Three police posts X, Y and Z are such that Y is 50km on a bearing 060 degrees from X while Z is 70km from Y and on a bearing of 300 degrees from X.
Determine the distance, in km, of Z and X.
Draw triangle XYZ, with sides x,y,z in the usual places, ooposite the angles.
That is, XZ = y
Using the law of sines,
z/sinZ = x/sinX
50/sinZ = 70/sin120°
Now, knowing X and Z, it's easy to find Y, and you can use either law of sines or law of cosines to find XZ = y
All angles are measured CW from +y-axis
XZ = XY + YZ = 50[60o] + 70[300o].
XZ = (50*sin60+70*sin300) + (50*cos60+70*cos300)I,
XZ = -17.3 + 60i = 62.4km[-16o] = 62.4km[344o] CW.

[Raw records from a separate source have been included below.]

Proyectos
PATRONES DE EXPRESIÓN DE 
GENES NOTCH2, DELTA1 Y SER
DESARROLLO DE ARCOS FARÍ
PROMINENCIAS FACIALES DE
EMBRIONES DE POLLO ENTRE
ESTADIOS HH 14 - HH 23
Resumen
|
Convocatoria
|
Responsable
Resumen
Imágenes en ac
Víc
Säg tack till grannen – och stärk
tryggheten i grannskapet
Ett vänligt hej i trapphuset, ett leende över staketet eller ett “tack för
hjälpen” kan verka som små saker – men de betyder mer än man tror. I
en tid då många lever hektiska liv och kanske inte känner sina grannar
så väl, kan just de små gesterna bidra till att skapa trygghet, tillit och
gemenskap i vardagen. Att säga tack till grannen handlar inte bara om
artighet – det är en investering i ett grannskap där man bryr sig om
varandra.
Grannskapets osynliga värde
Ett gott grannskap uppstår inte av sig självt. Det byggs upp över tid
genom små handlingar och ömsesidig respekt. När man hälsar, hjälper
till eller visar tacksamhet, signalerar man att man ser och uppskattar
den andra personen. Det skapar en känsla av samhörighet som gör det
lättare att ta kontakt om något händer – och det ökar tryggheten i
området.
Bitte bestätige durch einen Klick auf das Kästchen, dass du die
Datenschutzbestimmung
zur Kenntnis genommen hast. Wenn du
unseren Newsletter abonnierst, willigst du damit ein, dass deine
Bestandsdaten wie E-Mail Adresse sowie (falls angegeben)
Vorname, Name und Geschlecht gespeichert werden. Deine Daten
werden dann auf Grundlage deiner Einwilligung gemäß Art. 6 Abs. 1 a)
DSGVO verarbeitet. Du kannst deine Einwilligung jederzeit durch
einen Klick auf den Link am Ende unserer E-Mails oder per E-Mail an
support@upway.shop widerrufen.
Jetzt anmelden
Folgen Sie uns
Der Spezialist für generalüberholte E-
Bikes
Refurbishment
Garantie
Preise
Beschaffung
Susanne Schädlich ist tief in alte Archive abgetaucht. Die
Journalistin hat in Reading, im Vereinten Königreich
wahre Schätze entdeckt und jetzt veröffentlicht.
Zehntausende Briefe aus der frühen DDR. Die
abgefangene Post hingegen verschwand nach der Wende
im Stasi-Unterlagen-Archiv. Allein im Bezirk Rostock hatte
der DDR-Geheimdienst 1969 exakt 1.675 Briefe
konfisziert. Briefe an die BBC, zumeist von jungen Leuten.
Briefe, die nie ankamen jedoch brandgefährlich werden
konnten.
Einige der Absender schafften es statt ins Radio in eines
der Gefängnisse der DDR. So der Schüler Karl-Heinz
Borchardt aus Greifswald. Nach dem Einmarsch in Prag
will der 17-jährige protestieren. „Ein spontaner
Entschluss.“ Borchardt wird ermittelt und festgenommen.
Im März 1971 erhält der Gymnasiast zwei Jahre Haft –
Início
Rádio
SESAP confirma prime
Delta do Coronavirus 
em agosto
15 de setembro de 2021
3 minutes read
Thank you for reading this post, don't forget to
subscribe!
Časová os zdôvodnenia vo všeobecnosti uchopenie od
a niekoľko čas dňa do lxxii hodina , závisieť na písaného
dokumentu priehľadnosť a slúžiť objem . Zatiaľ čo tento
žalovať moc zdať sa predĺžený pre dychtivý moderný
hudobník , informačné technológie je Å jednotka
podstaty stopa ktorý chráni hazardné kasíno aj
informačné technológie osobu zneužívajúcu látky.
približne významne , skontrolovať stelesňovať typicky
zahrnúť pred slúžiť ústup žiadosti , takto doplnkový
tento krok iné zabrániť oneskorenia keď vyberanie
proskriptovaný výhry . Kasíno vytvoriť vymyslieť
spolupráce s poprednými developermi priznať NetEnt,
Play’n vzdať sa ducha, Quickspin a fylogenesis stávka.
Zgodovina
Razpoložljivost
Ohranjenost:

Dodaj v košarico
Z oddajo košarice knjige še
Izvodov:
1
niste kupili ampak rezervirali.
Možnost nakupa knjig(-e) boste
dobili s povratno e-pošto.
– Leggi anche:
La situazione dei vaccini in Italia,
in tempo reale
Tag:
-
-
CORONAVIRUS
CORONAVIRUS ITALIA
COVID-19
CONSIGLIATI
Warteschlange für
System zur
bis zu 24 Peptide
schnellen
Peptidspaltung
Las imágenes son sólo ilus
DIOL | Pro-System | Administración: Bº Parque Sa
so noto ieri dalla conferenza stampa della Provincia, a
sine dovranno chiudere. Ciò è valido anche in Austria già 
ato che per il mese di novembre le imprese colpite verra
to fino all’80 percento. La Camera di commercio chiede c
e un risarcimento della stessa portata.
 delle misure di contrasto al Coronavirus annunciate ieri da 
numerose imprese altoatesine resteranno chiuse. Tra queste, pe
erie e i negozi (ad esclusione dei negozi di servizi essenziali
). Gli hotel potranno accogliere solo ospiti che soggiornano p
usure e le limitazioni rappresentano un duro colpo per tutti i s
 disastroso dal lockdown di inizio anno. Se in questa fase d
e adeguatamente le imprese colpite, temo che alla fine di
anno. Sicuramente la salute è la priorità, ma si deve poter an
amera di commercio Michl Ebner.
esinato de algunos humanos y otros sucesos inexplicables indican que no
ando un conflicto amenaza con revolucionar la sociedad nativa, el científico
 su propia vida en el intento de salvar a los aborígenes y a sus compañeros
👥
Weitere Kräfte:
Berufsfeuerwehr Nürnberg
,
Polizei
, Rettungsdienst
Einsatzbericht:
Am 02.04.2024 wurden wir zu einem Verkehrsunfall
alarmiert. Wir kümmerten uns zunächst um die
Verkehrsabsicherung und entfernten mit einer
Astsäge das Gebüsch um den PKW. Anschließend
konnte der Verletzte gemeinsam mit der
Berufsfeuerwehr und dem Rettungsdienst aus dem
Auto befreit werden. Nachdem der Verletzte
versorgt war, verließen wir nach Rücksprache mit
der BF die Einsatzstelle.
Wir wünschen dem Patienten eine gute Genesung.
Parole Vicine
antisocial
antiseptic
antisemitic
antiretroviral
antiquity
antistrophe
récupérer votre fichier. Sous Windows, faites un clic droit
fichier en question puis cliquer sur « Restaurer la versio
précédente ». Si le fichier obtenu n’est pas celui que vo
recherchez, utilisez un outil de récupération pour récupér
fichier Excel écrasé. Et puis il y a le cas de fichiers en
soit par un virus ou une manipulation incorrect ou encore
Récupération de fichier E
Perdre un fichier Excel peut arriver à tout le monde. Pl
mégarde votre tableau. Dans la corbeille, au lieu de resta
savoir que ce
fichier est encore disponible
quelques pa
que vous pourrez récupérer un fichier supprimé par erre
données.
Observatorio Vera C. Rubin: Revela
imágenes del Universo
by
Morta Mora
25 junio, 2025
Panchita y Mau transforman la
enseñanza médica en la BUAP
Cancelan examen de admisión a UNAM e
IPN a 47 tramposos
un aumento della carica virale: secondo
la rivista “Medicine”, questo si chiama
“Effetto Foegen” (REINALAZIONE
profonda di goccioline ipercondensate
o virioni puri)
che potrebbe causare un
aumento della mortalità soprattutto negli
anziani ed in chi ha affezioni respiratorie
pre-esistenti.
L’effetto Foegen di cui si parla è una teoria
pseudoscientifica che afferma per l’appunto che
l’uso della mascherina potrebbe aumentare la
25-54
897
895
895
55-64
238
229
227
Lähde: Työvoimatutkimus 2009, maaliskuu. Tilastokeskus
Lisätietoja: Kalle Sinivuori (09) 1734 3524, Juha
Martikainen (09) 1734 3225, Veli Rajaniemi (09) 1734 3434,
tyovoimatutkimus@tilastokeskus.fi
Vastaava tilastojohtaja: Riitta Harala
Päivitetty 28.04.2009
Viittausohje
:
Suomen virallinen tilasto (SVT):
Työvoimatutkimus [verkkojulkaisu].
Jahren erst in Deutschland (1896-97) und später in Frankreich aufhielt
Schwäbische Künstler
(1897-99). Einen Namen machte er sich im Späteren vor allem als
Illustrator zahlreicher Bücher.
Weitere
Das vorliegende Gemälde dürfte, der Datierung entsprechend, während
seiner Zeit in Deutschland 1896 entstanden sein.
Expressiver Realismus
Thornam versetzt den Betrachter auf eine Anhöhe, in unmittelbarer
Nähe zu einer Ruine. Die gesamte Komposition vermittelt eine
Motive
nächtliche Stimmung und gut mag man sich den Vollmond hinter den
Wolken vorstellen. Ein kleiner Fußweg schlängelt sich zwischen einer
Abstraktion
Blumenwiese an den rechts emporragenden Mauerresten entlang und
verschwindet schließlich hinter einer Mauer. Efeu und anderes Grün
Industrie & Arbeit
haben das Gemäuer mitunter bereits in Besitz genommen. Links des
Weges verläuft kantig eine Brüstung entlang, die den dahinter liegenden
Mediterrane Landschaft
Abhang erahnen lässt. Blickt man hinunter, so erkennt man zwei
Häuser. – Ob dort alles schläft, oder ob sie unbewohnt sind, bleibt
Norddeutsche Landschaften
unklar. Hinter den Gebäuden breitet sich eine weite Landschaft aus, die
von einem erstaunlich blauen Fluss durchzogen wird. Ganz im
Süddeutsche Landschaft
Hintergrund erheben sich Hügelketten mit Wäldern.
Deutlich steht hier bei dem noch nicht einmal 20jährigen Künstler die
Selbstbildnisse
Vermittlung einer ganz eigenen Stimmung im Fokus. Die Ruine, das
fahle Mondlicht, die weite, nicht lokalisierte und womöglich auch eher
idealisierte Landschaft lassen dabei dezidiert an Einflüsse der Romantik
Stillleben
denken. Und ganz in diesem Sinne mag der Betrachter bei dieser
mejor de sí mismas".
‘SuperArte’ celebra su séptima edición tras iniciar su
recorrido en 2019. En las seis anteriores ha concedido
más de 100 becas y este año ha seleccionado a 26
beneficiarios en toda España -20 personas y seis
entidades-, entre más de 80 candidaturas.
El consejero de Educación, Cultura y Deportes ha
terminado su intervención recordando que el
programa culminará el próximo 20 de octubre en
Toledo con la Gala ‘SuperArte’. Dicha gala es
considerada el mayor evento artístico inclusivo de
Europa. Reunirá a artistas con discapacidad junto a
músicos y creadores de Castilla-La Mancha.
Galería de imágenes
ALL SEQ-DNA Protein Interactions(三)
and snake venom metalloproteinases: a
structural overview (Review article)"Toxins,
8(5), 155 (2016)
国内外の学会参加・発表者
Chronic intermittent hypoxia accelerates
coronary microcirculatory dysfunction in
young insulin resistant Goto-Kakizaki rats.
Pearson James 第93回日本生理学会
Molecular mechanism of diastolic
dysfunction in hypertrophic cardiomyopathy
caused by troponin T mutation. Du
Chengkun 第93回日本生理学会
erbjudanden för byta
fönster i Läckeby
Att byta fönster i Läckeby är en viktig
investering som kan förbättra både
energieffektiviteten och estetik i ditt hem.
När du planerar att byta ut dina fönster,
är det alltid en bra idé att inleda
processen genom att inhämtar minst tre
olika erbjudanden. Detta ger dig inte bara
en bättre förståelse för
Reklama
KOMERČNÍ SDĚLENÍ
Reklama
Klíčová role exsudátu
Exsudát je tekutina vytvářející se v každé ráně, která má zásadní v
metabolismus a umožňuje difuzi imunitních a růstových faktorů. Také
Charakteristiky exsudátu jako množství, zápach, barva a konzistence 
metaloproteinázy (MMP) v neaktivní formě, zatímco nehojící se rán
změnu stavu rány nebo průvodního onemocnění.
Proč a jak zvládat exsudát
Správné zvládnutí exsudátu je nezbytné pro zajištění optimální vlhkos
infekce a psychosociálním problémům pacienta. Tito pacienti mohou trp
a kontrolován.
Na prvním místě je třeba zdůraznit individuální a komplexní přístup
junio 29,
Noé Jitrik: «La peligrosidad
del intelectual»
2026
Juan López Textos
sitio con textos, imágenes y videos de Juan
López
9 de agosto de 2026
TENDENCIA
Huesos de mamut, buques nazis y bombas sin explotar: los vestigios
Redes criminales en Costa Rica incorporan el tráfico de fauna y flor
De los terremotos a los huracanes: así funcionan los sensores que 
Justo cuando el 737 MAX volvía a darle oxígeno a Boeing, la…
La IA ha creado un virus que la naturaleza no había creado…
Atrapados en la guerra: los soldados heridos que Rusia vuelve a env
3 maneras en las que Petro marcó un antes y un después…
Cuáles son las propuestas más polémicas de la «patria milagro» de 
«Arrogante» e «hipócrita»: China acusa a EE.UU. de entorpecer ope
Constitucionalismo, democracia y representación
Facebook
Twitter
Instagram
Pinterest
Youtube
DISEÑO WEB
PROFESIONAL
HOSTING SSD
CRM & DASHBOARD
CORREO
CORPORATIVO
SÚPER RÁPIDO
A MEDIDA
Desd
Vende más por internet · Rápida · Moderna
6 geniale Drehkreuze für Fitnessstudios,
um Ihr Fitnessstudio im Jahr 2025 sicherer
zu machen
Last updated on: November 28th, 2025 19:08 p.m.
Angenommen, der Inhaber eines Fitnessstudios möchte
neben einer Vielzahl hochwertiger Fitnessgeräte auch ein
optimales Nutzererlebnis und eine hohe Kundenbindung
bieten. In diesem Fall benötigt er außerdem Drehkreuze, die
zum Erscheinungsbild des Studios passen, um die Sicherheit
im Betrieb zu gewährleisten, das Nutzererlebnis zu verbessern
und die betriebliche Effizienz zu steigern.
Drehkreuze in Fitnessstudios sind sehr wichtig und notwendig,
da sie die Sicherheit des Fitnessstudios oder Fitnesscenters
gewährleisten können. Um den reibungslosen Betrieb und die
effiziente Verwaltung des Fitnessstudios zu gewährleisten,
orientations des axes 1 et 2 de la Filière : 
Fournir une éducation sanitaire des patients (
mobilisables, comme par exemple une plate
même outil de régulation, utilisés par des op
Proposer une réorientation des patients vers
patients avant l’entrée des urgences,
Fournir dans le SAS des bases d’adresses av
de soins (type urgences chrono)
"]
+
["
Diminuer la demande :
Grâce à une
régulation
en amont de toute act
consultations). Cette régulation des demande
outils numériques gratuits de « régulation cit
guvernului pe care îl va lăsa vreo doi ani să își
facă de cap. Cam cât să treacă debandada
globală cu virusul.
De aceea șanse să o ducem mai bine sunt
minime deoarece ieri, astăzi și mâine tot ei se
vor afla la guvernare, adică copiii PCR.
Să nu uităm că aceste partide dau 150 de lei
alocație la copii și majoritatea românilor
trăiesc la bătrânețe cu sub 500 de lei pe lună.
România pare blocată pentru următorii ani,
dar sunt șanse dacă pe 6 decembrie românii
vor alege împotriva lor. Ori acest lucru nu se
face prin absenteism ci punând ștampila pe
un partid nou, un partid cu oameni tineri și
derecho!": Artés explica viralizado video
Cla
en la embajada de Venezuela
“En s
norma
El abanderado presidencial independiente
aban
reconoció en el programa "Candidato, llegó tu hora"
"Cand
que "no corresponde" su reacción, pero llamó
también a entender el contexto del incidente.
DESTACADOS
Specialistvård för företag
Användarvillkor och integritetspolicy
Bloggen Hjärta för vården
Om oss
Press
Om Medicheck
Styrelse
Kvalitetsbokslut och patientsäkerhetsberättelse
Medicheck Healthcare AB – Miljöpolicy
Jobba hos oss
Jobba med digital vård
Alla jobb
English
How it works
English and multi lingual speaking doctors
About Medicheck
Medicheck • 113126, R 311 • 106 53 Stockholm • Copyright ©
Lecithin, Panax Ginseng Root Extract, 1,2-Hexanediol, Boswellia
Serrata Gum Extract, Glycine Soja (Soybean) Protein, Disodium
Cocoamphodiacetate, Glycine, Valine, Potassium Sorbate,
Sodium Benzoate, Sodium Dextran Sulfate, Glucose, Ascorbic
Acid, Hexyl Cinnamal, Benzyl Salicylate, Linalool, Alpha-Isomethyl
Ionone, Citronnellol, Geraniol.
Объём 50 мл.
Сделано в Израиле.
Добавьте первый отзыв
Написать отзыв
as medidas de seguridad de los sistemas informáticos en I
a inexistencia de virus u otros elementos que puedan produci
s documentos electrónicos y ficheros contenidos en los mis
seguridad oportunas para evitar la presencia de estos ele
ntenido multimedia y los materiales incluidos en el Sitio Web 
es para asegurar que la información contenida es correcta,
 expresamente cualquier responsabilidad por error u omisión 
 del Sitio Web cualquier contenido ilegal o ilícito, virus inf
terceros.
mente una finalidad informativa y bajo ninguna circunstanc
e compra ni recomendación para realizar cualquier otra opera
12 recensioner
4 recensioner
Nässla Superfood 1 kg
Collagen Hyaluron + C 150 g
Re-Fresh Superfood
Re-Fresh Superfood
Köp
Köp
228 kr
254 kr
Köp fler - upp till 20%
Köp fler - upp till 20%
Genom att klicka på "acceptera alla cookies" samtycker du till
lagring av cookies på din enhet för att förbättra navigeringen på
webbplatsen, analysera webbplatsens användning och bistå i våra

To determine the distance between point Z and point X, we can use the concept of vector addition.
First, let's find the coordinates of the three points:
- Point X: We start from a reference point (let's say, the origin) and move 50 km at a bearing of 060 degrees. Using basic trigonometry, we can find the x and y coordinates of point X:
- x-coordinate of point X = 50 km * cos(60°) = 25 km
- y-coordinate of point X = 50 km * sin(60°) = 43.3 km
- Point Y: Point Y is 50 km on a bearing of 060 degrees from point X, which means it is just 50 km in the same direction. So, the coordinates of point Y are the same as point X: (25 km, 43.3 km).
- Point Z: We start from point Y and move 70 km on a bearing of 300 degrees. Again, using trigonometry, we can find the x and y coordinates of point Z:
- x-coordinate of point Z = 70 km * cos(300°) = 35 km
- y-coordinate of point Z = 70 km * sin(300°) = -40.5 km (since the bearing is 300 degrees, which corresponds to the fourth quadrant)
Now, using the coordinates of point X (25 km, 43.3 km) and point Z (35 km, -40.5 km), we can find the distance between them using the distance formula:
Distance = √((x2 - x1)^2 + (y2 - y1)^2)
Distance = √((35 km - 25 km)^2 + (-40.5 km - 43.3 km)^2)
Distance = √((10 km)^2 + (-83.8 km)^2)
Distance = √(100 km^2 + 7006.44 km^2)
Distance = √(7106.44 km^2)
Distance ≈ 84.3 km
So, the distance between point Z and point X is approximately 84.3 kilometers.